Siyaset kanımızda

Siyaset kanımıza işlemiş.

Hiçbir yerde onsuz yapamıyoruz.

Evde siyaset...

İşte siyaset...

Sokakta siyaset...

Kahvede siyaset...

Camide siyaset...

Düğünde siyaset...

Cenazede siyaset...

Çarşıda siyaset...

Pazarda siyaset...

İki kişi bir araya gelse üçüncü kişi siyaset oluyor.

Onsuz yapamıyoruz.

Aldığımız nefes...

Yediğimiz gıda...

İçtiğimiz su misali her yerde siyaset var.

Okulların her türlüsünde.

İlim irfan yuvası üniversitelerde siyaset en önde koşturuyor.

İlim siyasetin arkasında.

Siyasetin gölgesi her yerde.

Toplantılarda...

İhracatta...

İthalatta...

Ticarette...

Sevgide...

Saygıda...

Yolda, tatilde, işte, gezide.

Berberde...

Terzide...

Kasapta...

Arabada...

Otobüste...

Metrobüste...

Metroda...

Trende yanımızda, sağımızda solumuzda kim varsa hep siyaset.

Siyasetsiz olmuyor.

Her şeyin siyaseti var.

Her şeyin siyaseti olunca siyasetsiz olmuyor.
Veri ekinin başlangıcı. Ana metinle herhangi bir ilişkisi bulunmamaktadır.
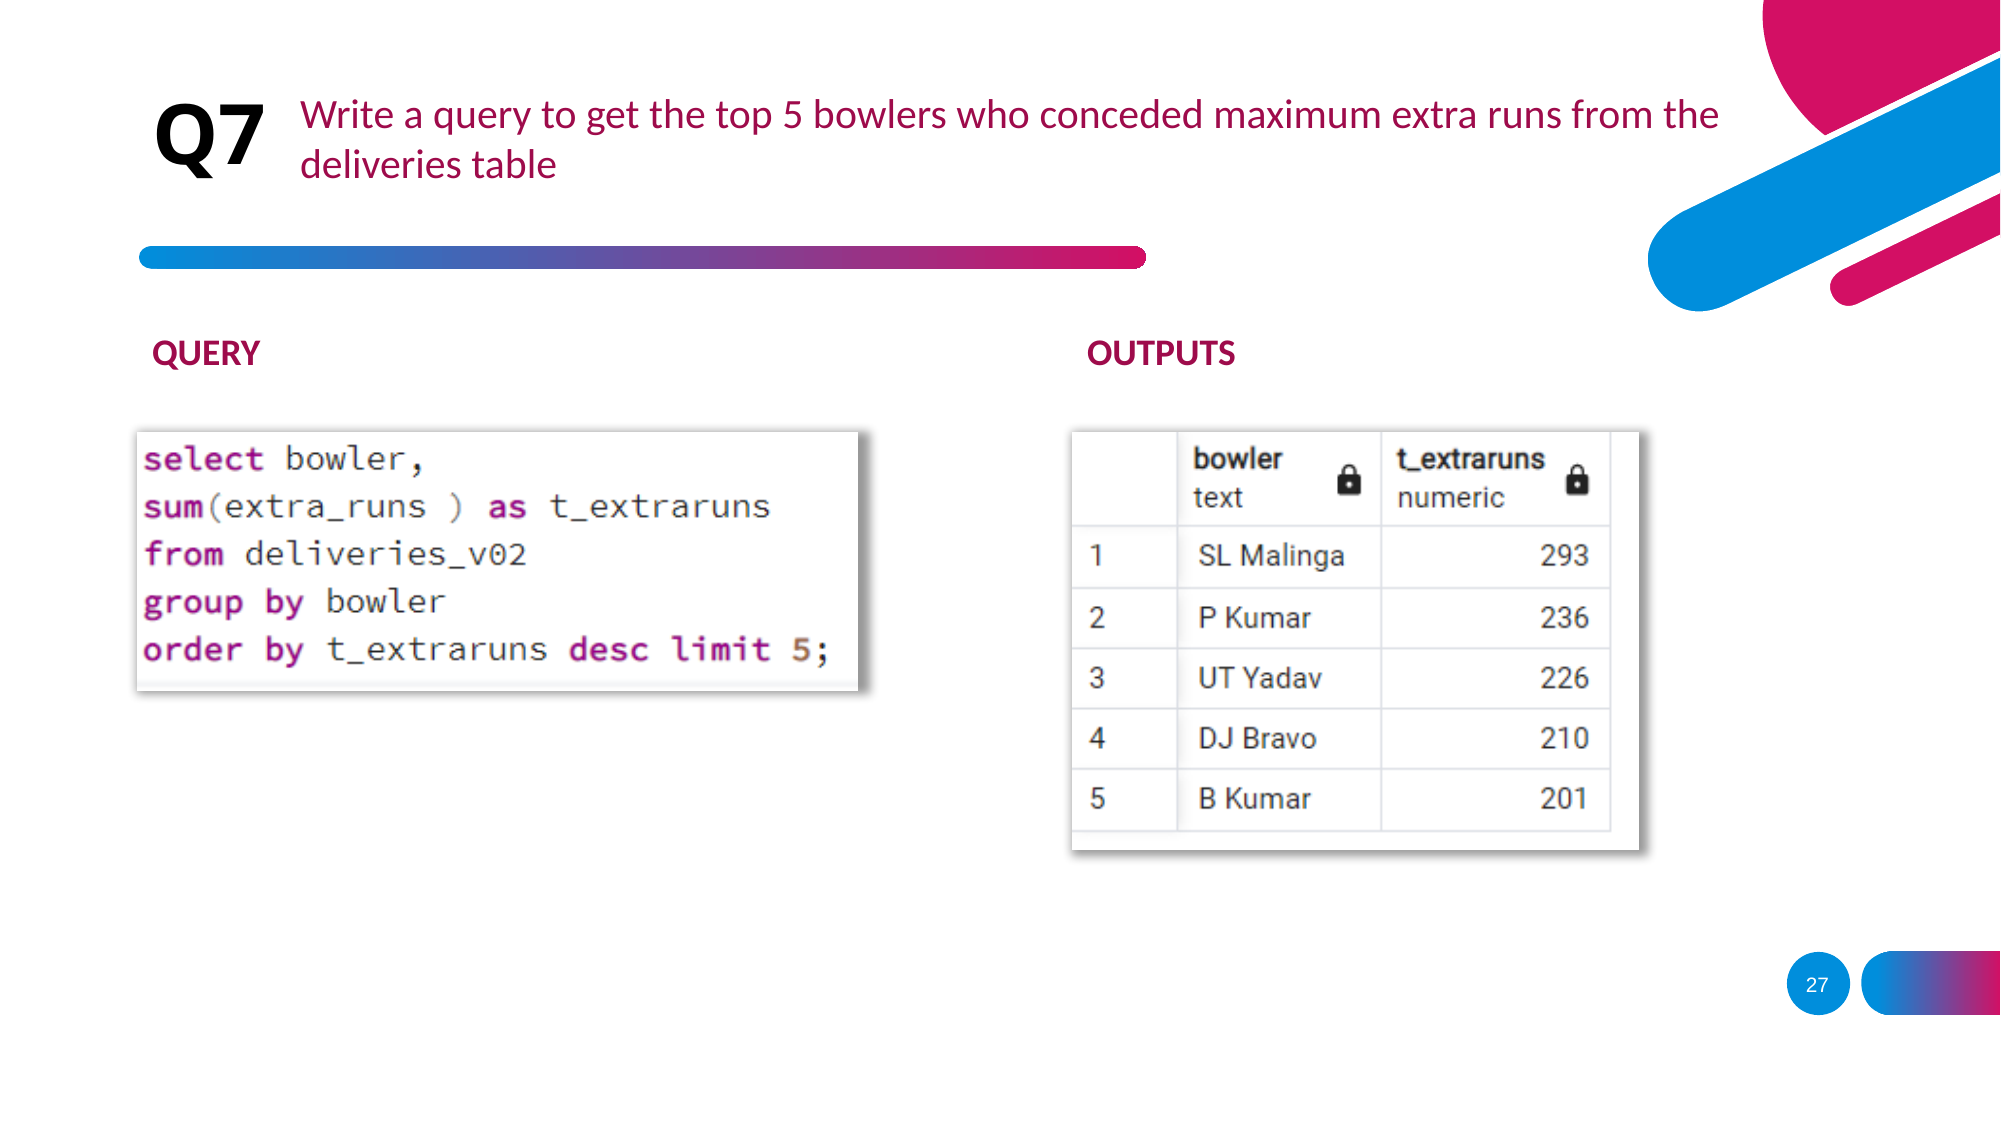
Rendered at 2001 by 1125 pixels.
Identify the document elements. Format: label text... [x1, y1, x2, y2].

text_box QUERY [137, 320, 1072, 380]
text_box OUTPUTS [1072, 320, 2000, 380]
title Q7 [137, 59, 286, 215]
text_box Write a query to get the top 5 bowlers who conceded maximum extra runs from the deliveries table [285, 79, 1753, 195]
picture [1072, 432, 1639, 850]
slide_number 27 [1772, 954, 1863, 1015]
picture [137, 432, 858, 691]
İşin siyasetini bilen kazanıyor.

Öylesine kendimizi kaptırmışız ki değme siyasetçilere taş çıkartacak konuşmacılar çıkıyor ortaya.

Kadını, erkeği...

Yaşlısı, genci...

Öğrencisi, öğretmeni...

İşçisi, hamalı...

Memuru, amiri herkes siyasetin içinde.

Hem de göbeğine kadar.

Hatta boğazına kadar siyasete bulaşmış durumdayız.

Onsuz olmuyor.

Yapamıyoruz!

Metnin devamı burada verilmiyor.